OP, trust me....
There are those on the DIS who will always find some way to attack an OP like you and go for the jugular....
SIMPLY IGNORE AND DO NOT RESPOND!!!!!
Again, SIMPLY IGNORE AND DO NOT RESPOND!!!!!
There are plenty of us here who have been exactly where you are sitting and totally and completely understand.
I do want to jump back in here and reply to your recent update that you know his parents must love your DH, but that they don't 'like' him very much.
Let me take this a bit further for you, based on my experience with my DH and his father.... and years of learning from it, years of soul searching....
Yes, his parents do probably love him as their child.
You need to know, right now, that this is probably not about that.
Not at all.
In my case, (as I believe in most cases) this was all about my FIL and MIL's narcissism.
I have come to learn a lot, and this is just so classic.
If one is so narcissistic that they always have to be 'GOD' of their world, then it just does not work that anybody else... even their only child/son in our case... could ever be good enough to compare. It is all about the need for constant self-validation that one is perfect and more capable and worthy of constantly passing judgement, and having control over, others.... And that others should bow down before ones judgement.
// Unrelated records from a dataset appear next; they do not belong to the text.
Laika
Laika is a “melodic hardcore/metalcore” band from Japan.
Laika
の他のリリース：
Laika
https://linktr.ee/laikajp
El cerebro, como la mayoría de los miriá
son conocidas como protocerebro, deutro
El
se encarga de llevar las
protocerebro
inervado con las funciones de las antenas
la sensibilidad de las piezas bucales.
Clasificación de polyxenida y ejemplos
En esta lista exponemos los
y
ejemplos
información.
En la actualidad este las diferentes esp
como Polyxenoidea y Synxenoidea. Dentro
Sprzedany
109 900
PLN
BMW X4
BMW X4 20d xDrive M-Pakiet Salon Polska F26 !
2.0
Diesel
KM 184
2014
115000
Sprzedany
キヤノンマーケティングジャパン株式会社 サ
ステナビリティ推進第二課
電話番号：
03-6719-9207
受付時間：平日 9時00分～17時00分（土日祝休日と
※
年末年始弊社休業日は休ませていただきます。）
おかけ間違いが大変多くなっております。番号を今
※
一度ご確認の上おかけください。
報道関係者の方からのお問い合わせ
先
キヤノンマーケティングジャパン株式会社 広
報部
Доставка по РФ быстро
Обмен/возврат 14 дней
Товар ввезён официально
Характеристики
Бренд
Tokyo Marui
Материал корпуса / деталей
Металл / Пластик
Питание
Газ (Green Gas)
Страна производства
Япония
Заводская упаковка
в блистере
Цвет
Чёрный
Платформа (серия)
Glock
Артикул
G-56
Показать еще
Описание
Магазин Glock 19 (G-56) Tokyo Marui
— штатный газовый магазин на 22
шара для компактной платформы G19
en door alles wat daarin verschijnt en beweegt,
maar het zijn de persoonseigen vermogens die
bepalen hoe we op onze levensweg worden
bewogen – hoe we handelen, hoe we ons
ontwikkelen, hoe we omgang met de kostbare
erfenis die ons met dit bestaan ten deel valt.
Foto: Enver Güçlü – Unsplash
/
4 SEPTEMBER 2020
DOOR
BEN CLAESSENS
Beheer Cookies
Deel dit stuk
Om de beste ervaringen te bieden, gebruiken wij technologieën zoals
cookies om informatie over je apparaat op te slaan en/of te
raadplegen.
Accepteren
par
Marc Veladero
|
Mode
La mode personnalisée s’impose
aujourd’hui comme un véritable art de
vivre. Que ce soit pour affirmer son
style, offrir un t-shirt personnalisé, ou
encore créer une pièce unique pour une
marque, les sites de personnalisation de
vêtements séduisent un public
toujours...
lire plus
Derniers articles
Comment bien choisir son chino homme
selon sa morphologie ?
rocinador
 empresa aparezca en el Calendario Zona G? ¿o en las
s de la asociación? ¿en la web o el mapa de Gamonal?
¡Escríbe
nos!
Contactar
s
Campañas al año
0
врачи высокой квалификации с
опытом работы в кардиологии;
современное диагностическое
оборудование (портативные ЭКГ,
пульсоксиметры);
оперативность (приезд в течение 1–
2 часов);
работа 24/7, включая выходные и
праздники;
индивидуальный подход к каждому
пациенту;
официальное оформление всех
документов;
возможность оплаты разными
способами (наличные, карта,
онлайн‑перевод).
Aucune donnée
Even ones so-called beloved children.
Now, I am not claiming to be any expert.
And, one can not tell from a few posts on a chat-board.
But, I do have to say that what you have posted sounds 'textbook'.
A book that I have experienced, verbatim, word for word.
When I finally got to know my inlaws, about the time I became engaged and committed to DH (they had lived out of state), it didn't take long for me to begin to wonder how FIL could be 'God' in DH's eyes, but I kept seeing a 'jerk'.... Let me tell you that, indeed, It took a long, long, time for DH to begin to see the obvious reality.
FIL went to his deathbead without ever uttering a positive or conciliatory word.
What wasted time and toll on DH, and untold toll on our marriage, all those early years turned out to be. Misguidedly hoping to 'appease' DH's father and hold out any hope for approval or acceptance.
If there is one thing that I have learned about this personality type, experts all agree that this person, like my FIL, simply
can never, and therefore will never, change.
There is a different status-quo and method that needs to be applied in a relationship with this kind of person.
If, AND I AM SAYING 'IF', this is a similar situation with your DH and his father, I can only hope that my posts here will help you guys open your eyes a little earlier, and get to that new status-quo (a more 'healthy' way to manage the relationship) a bit faster, instead of later, after your husband's father becomes eldery/passes away.